Our choices may be optimally timed, morally righteous and/or inherently wise. But their direction and sustainability are a product of the flexibility we have at the time.

Our family tree develops its height and shape due in a large part, to the flexibility our forefathers and mothers thought they had. There is perceived flexibility and reality flexibility. And not always great alignment between them. To elaborate, some of our forebears may have emigrated to new lands expecting a better life, simply because they perceived the flexibility they would have there to be almost infinite.

Where perceived flexibility greatly exceeds reality flexibility, we take risks. Where our perceived flexibility is significantly less than reality flexibility, we squander chances. Clearly we have to act too. But our effectiveness in acting is often due to flexibility we have, or think we have.

There are at least two things to improve, to enable our lives (and our family tree) to flourish. The first is to grow & maintain our flexibility per se (grow and keep our options open). The second is to keep trying to close the gap between our perceived and reality flexibility.

One tool to close that gap is flexibility itself. What’s a simple example? If we become more flexible on what we value (become less materialistic and more ambitious but for different things), our perceived flexibility can reduce to match reality flexibility. We then take jobs that involve fewer compromises and probably less stress. We live with less credit card debt. We seek less punishing avenues of stress relief – less gambling, binge drinking and sugar consumption. We sleep better and feel fitter, with fewer sporting injuries.

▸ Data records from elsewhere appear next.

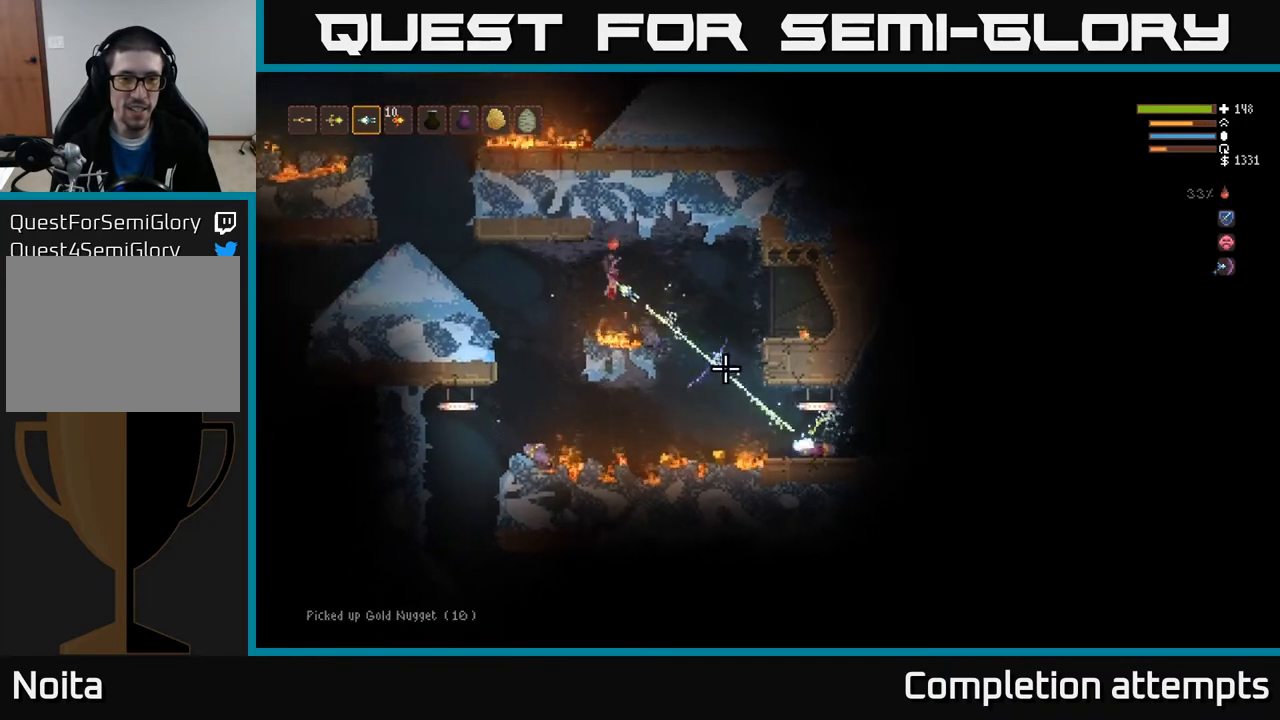
{"buttons": [], "left_stick": "left", "right_stick": "down-right", "events": [[233, "L2", "down"], [367, "L2", "up"]]}
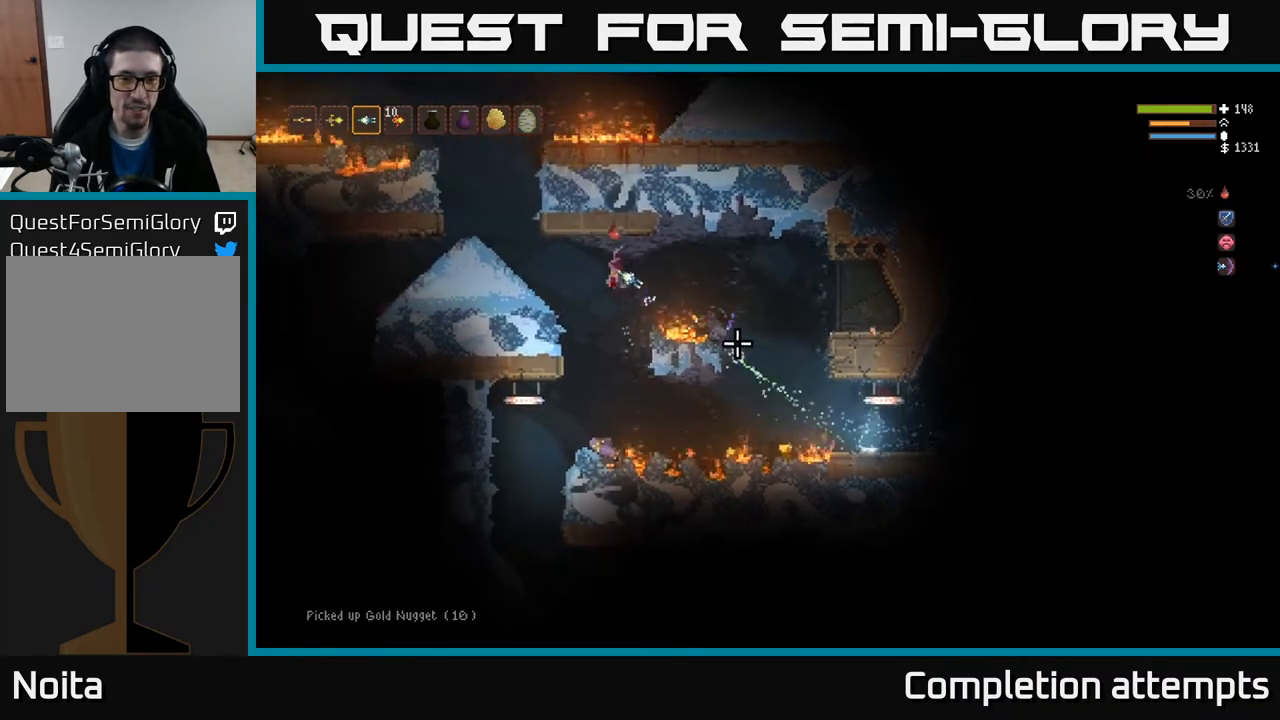
{"buttons": ["L2"], "left_stick": "left", "right_stick": "down-right", "events": [[33, "L2", "down"], [150, "L2", "up"], [417, "L2", "down"]]}
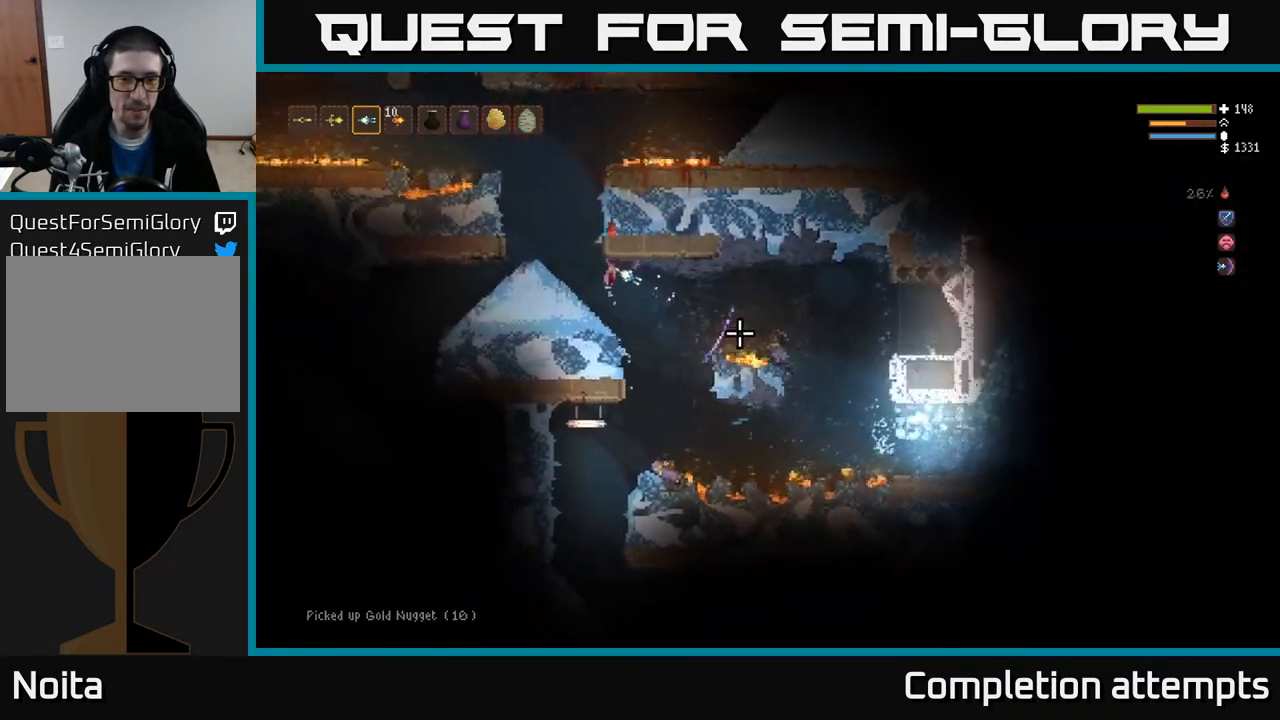
{"buttons": [], "left_stick": "left", "right_stick": "down-right", "events": [[50, "L2", "up"], [350, "left_stick", "center"], [467, "left_stick", "left"]]}
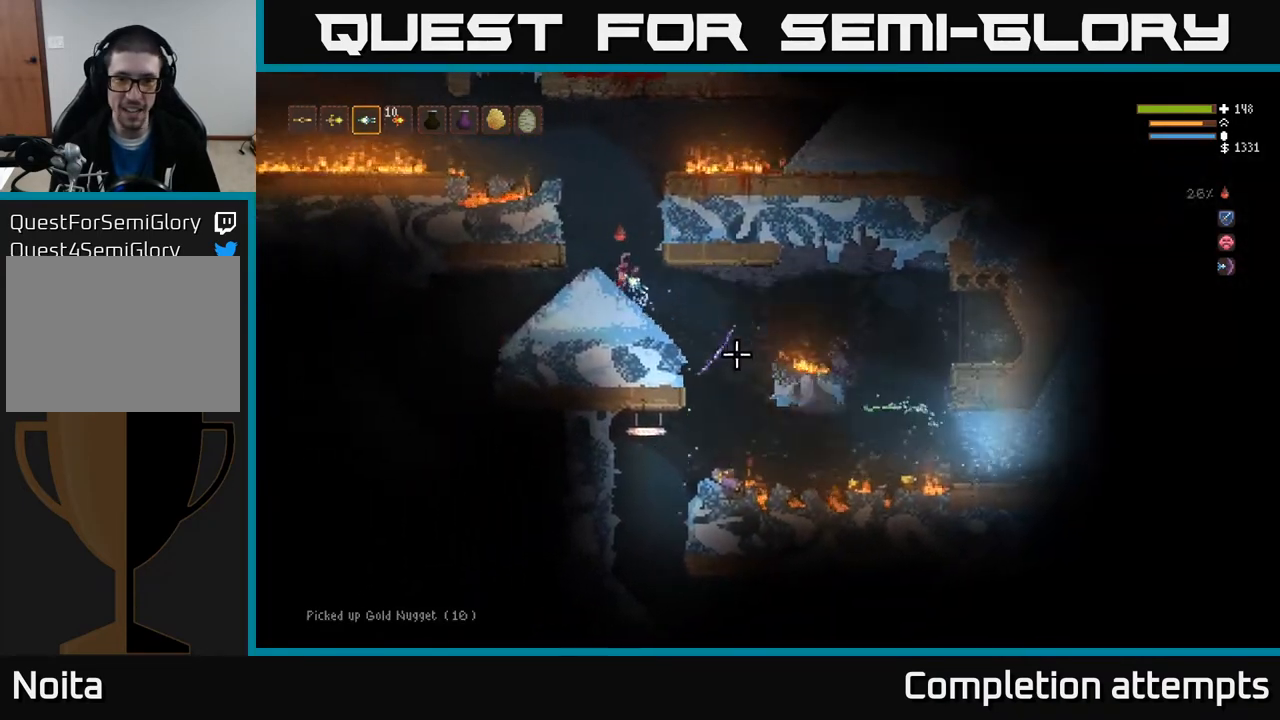
{"buttons": [], "left_stick": "right", "right_stick": "down-left", "events": [[233, "right_stick", "down"], [333, "left_stick", "center"], [367, "right_stick", "down-left"], [400, "left_stick", "right"]]}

In some cases, lowering the perceived flexibility can itself improve reality flexibility.

For some people the reverse is also true. By daring to dream and not settling for second best, they inspire those around them to lift their game, benefiting everyone. A low perceived flexibility can lead to self harm, anger issues, mental health problems, or turning to a life of crime. Beliefs become fatalistic and self fulfilling. Instead be realistic and recognise the value of real options ahead of time. Keep asking what are the things that open doors and keep on opening doors?

In summary, flexibility is like the sunlight and fertiliser for your life and your family tree both.